Transition-based parser for Abstract Meaning Representation (AMR) in Pytorch. The code includes two fundamental components.
-
A State machine and oracle transforming the sequence-to-graph task into a sequence-to-sequence problem. This follows the AMR oracles in (Ballesteros and Al-Onaizan 2017) with improvements from (Naseem et al 2019) and (Fernandez Astudillo et al 2020)
-
The stack-Transformer (Fernandez Astudillo et al 2020). A sequence to sequence model that also encodes stack and buffer state of the parser into its attention heads. It is also used in our works in self-learning (Lee et al 2020) and multi-linguality (Sheth et al 2021) in AMR.
Current version is 0.3.3
and yields 80.5
Smatch on the AMR2.0 test-set using the default stack-Transformer configuration. Aside from listed contributors, the initial commit was developed by Miguel Ballesteros and Austin Blodgett while at IBM.
Clone the repository
git clone git@github.ibm.com:mnlp/transition-amr-parser.git
cd transition-amr-parser
The code has been tested on Python 3.6.9+
. We use a script to activate
conda/pyenv and virtual environments. If you prefer to handle this yourself
just create an empty file (the training scripts will assume it exists in any
case).
touch set_environment.sh
Then for pip
only install do
. set_environment.sh
pip install -r scripts/stack-transformer/requirements.txt
bash scripts/download_and_patch_fairseq.sh
pip install --no-deps --editable fairseq-stack-transformer
pip install --editable .
Alternatively for a conda
install do
. set_environment.sh
conda env update -f scripts/stack-transformer/environment.yml
pip install spacy==2.2.3 smatch==1.0.4 ipdb
bash scripts/download_and_patch_fairseq.sh
pip install --no-deps --editable fairseq-stack-transformer
pip install --editable .
If you are installing in PowerPCs, you will have to use the conda option. Also spacy has to be installed with conda instead of pip (2.2.3 version will not be available, which affects the lematizer behaviour)

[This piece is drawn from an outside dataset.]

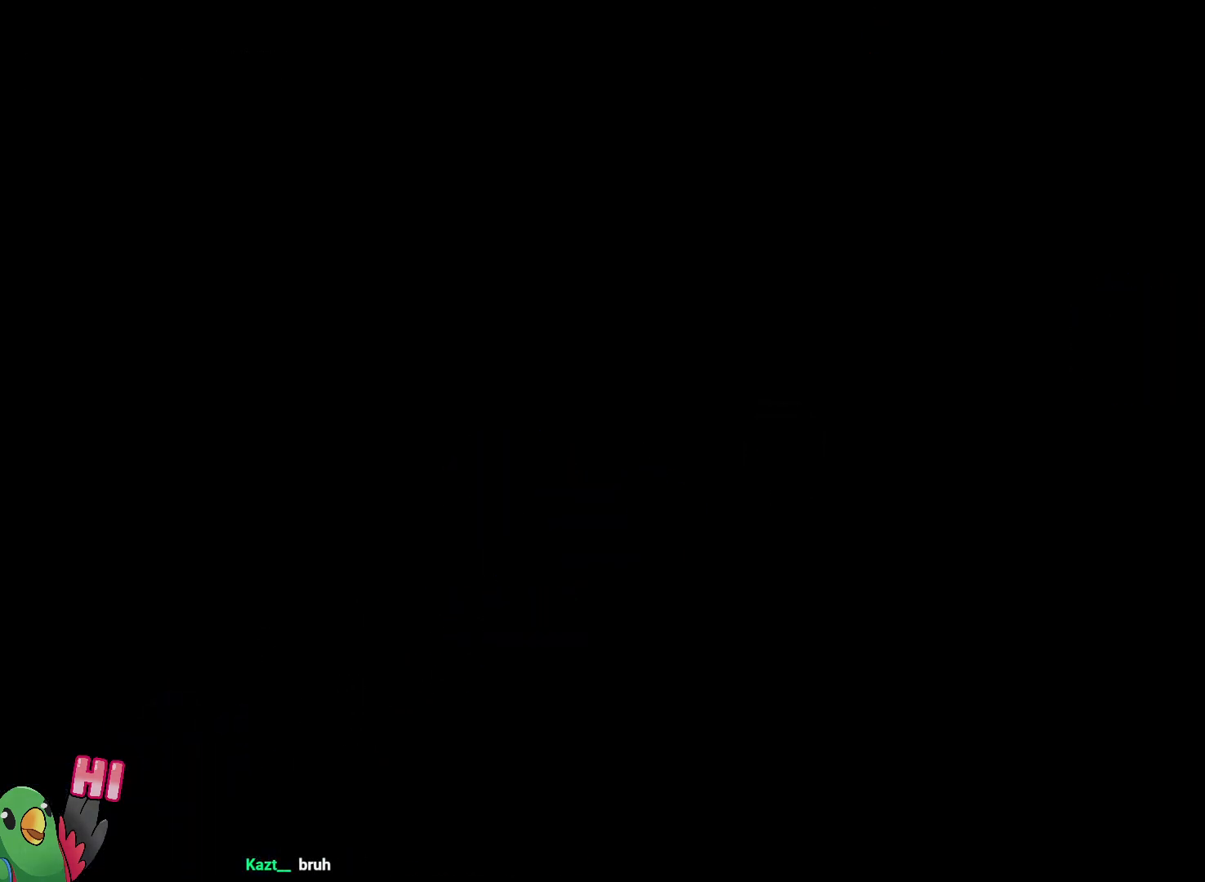
{"dt_ms": 500, "buttons": ["L1", "R1"], "left_stick": "center", "right_stick": "center", "events": [[500, "L1", "down"]]}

To check if install worked do
. set_environment.sh
python tests/correctly_installed.py
As a further check, you can do a mini test with 25 annotated sentences that we provide under DATA/, you can use this
bash tests/minimal_test.sh
This runs a full train test excluding alignment and should take around a minute. Note that the model will not be able to learn from only 25 sentences.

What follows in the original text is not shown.